The main asset class that the fast money crowd ignores is bonds. This is only to their loss. I don't think I can say it better than PIMCO, on the role of bonds in an asset allocation strategy:
Bonds can play an essential role in asset allocation by diversifying risk, generating income, and preserving wealth across a range of economic and financial market conditions that can cause wide fluctuations in stocks and other asset classes.
Bonds act as ballast for portfolio. They give your ship stability in rough waters and prevent it from becoming top heavy and unstable. Benjamin Graham recommended that investors should always have at least 25% allocated to high quality bonds. For most investors he felt the target allocation should be even higher.
Now (mid October 2006) the stock market is making new highs, it is a good idea to rebalance and make sure that you are invested in harmony with your risk tolerance. Investing in bonds as an asset class is too complex to do by yourself. Hence the need for a cheap and well managed bond fund.
The problem with the passive bond ETFs is that they can not pick up obvious alpha via duration management (i.e. they don't adapt to an inverted yield curve) and they can't exploit spreads between equivalent risk bonds. Without the ability to dynamically reposition the portfolio or hedge interest rate risk, bond ETFs tend to get quite bouncy. Maybe too bouncy for most investors.

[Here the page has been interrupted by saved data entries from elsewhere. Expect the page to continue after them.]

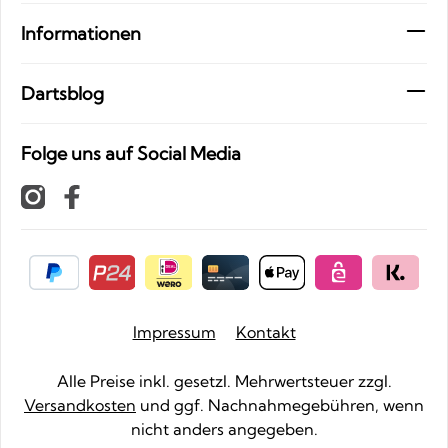
Informationen
Dartsblog
Folge uns auf Social Media
Impressum
Kontakt
Alle Preise inkl. gesetzl. Mehrwertsteuer zzgl.
Versandkosten
und ggf. Nachnahmegebühren, wenn
nicht anders angegeben.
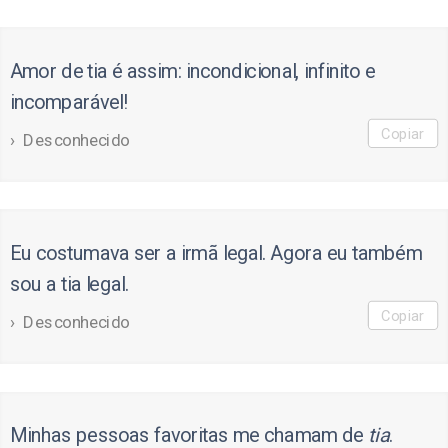
Amor de tia é assim: incondicional, infinito e
incomparável!
Copiar
Desconhecido
Eu costumava ser a irmã legal. Agora eu também
sou a tia legal.
Copiar
Desconhecido
Minhas pessoas favoritas me chamam de
tia
.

Thought by many as the best fixed income manager of the past 25 years, PIMCO's Bill Gross manages the PIMCO Total Return Fund [PTTDX], with $93 Billion in assets. PTTDX is core bond fund with an intermediate duration and average AAA credit rating. This fund is suitable for all investors.

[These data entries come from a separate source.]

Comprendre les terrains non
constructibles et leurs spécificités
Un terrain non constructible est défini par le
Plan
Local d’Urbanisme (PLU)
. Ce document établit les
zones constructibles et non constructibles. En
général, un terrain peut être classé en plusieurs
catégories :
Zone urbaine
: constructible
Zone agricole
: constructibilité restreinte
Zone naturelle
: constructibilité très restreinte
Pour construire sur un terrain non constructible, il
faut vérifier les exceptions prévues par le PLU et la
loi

PIMCO is also the leading subadvisors for bond mutual funds run by other companies. Bill Gross's team also manages the Managers Investment Group's Fremont Bond Fund [MBDFX] and Harbor Bond Fund [HABDX]. The Fremont Bond Fund is on the no transaction fee list at most online stockbrokers including Scottrade. Both of these funds have the same strategy as the name brand PIMCO Total Return fund (charging 0.75%) but charges 0.60%.